During the past decade, the cost of
three major electricity sources—wind power, solar power, and natural gas—has
decreased substantially. Wind and solar are attractive because their low
life-cycle emissions offer public health and broader environmental benefits.
Leading energy forecasters such as consultancies, nongovernmental
organizations, and major energy companies—and specifically BNEF, DNV GL, the
International Energy Agency (IEA), and BP—anticipate continued price parity
among all of these sources, which will likely result in combined wind and
solar supplying between one- and two-thirds of the total electricity demand
and wind-only shares accounting for one-quarter to one-third across the globe
by 2050 (3–6). Tapping the potential terawatts of
wind energy that could drive the economic realization of these forecasts and
subsequently moving from hundreds of terawatt-hours per year to petawatt-hours
per year from wind and solar resources could provide an array of further
economic and environmental benefits to both local and global communities.
From a business perspective, at just
over 51 gigawatts of new wind installations in 2018 (7) and more than half a terawatt of
operating capacity, the global investment in wind energy is now ~$100
billion (U.S. dollars) per annum. The energy consultant DNV GL predicts
that wind energy demand and the scale of deployment will grow by a factor
of 10 by 2050, bringing the industry to the trillion-dollar scale (6) and positioning wind as one of the
primary sources of the world’s electricity generation.

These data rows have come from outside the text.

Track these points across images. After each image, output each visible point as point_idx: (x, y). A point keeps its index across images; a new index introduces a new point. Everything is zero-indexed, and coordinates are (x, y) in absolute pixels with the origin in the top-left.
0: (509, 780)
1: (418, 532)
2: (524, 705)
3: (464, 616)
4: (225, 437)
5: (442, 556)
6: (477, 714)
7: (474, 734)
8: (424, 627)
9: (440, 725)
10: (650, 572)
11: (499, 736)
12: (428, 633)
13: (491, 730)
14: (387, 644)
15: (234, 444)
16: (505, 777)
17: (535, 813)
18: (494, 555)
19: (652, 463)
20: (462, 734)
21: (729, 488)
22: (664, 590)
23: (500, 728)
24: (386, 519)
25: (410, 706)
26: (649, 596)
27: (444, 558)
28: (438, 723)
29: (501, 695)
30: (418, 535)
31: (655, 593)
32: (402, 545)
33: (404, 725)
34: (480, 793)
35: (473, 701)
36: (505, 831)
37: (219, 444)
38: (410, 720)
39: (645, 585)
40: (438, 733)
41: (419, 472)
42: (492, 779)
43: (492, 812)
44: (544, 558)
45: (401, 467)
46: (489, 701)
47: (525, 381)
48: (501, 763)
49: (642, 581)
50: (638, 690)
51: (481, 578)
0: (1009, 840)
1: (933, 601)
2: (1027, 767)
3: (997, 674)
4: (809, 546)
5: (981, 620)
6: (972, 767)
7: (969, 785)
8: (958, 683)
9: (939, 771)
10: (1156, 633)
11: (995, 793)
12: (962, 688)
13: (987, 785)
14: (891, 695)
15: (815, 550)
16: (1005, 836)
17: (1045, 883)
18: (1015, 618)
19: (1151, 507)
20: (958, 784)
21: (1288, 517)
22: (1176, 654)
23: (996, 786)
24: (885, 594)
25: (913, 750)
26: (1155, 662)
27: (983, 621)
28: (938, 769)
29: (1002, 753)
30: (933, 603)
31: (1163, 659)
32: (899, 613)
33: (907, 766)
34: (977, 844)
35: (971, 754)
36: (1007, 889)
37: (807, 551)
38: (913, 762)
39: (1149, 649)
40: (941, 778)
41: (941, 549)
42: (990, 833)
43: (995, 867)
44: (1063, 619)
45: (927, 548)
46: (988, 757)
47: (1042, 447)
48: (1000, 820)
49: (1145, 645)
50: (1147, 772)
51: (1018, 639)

However, to remain economically
attractive for investors and consumers, the cost of energy from wind must
continue to decrease (8, 9). Moreover, as deployment of
variable-output wind and solar generation infrastructure increases, new
challenges surface related to the adequacy of generation capacity on a
long-term basis and short-term balancing of the systems—both of which are
critical to maintaining future grid system stability and reliability (10–12).

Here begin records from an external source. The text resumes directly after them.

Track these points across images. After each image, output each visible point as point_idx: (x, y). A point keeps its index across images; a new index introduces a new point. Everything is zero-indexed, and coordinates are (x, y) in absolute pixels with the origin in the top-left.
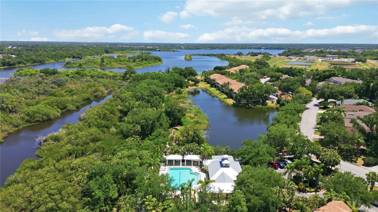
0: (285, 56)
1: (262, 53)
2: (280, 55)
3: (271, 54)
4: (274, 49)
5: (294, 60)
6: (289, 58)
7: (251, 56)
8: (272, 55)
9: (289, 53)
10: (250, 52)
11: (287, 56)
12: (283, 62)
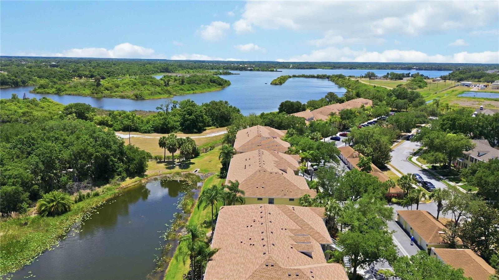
0: (455, 80)
1: (410, 75)
2: (444, 78)
3: (427, 77)
4: (432, 69)
5: (475, 89)
6: (464, 85)
7: (392, 79)
8: (429, 78)
9: (462, 76)
10: (389, 73)
11: (460, 80)
12: (453, 91)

A future in which wind energy
contributes one-third to more than one-half of consumed electricity, and in
which local levels of wind-derived power may exceed 100% of local demand, will
require a paradigm shift in how we think about, develop, and manage the
electric grid system (10–14). The associated transformation of the
power system in high-renewables scenarios will require simultaneous management
of large quantities of weather-driven, variable-output generation as well as
evolving and dynamic consumption patterns.
A key aspect of this future system is
the availability of large quantities of near-zero marginal cost energy, albeit
with uncertain timing. With abundant near-zero marginal cost energy, more
flexibility in the overall electricity system will allow many different end
users to access these “cheap” energy resources. Potential use cases for this energy
could entail charging a large number of electric vehicles, providing
inexpensive storage at different system sizes (consumer to industrial) and time
scales (days to months), or channeling into chemicals or other manufactured
products (sometimes referred to as “power-to-X” applications).

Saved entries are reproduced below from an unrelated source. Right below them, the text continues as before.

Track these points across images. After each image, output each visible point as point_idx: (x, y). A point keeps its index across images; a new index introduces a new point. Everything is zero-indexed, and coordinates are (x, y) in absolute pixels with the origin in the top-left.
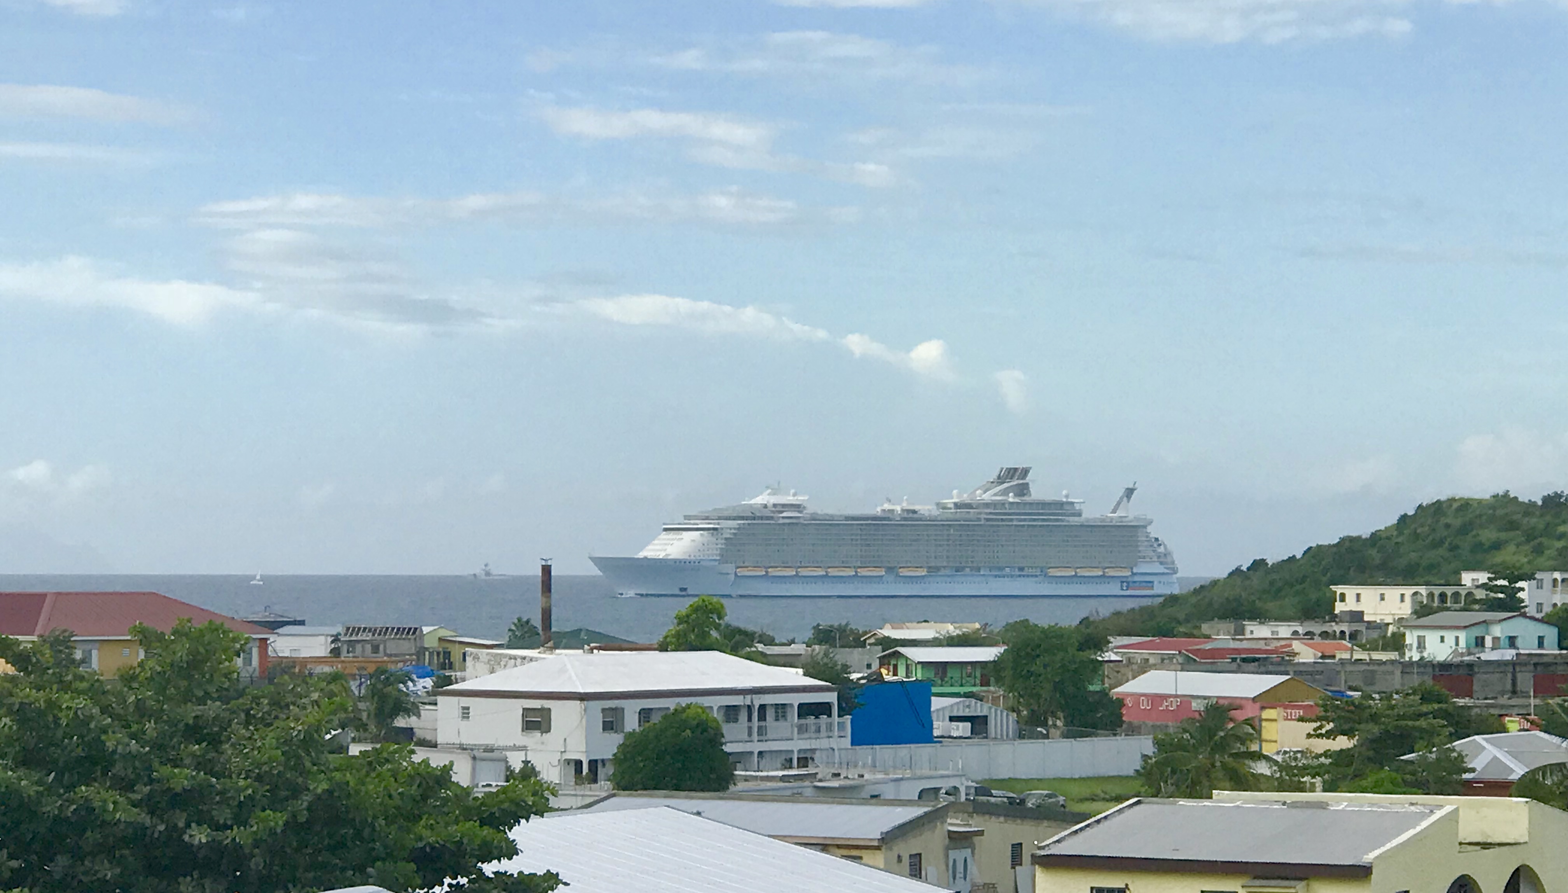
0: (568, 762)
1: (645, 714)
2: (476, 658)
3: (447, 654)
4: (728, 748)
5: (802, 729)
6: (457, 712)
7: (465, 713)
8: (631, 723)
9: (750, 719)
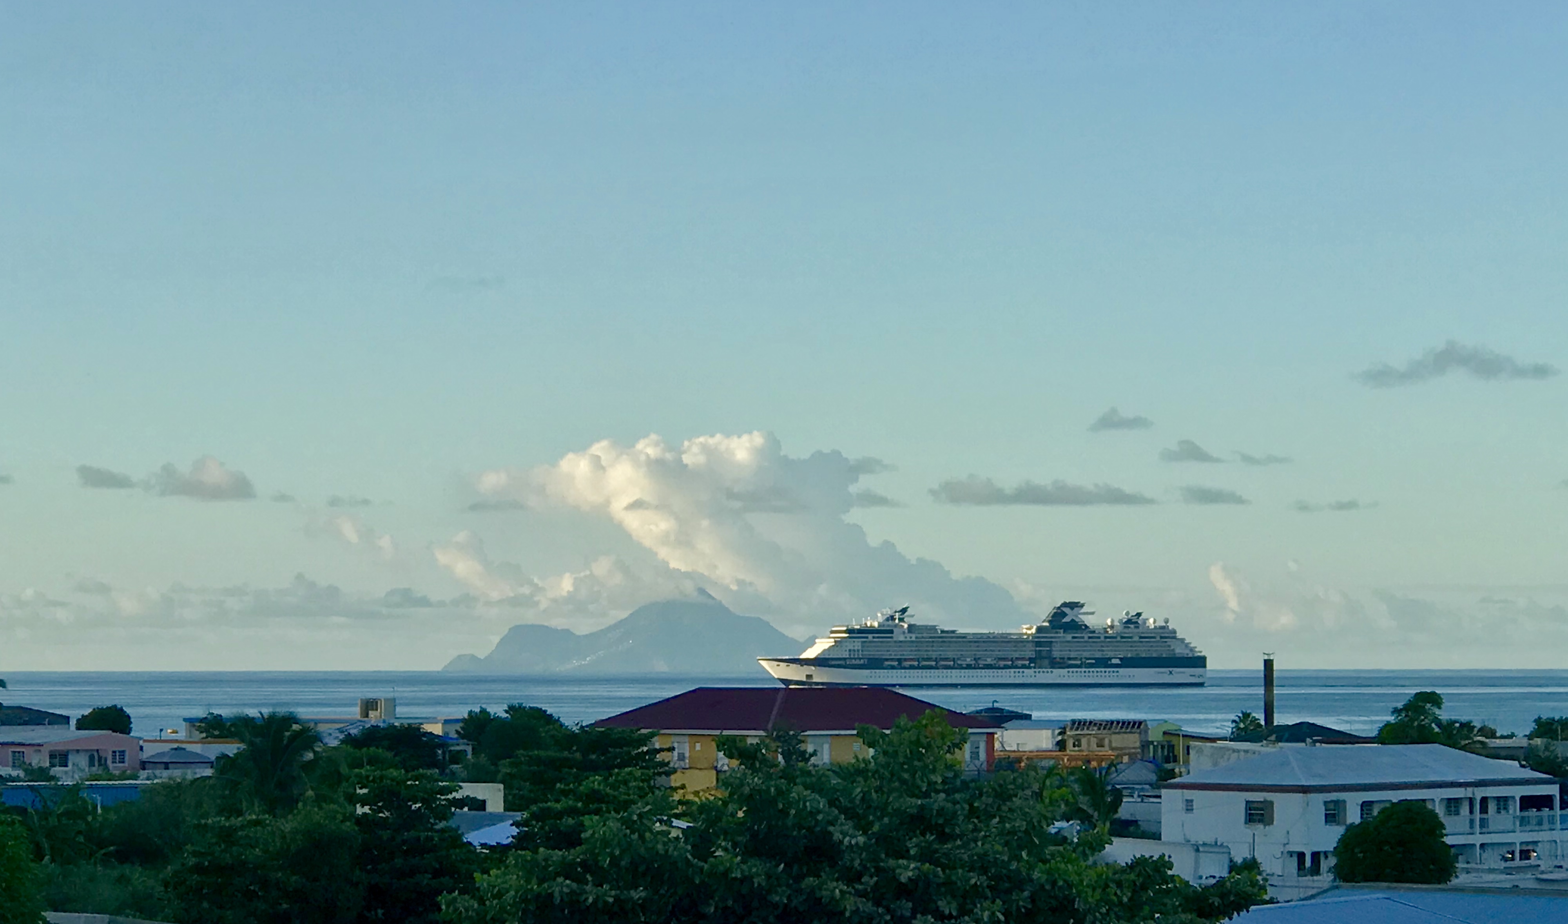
0: (1291, 854)
1: (1366, 806)
2: (1200, 751)
3: (1171, 747)
4: (1449, 840)
5: (1524, 821)
6: (1181, 805)
7: (1189, 806)
8: (1354, 816)
9: (1471, 812)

A second key aspect of this future system is the transition from an electric grid system centered on traditional synchronous generation power plants to one that is converter dominated (15). This latter paradigm reduces the physical inertia in the system currently provided by traditional power plants while increasing reliance on information and digital signals to maintain the robustness and power quality of the modern grid (12).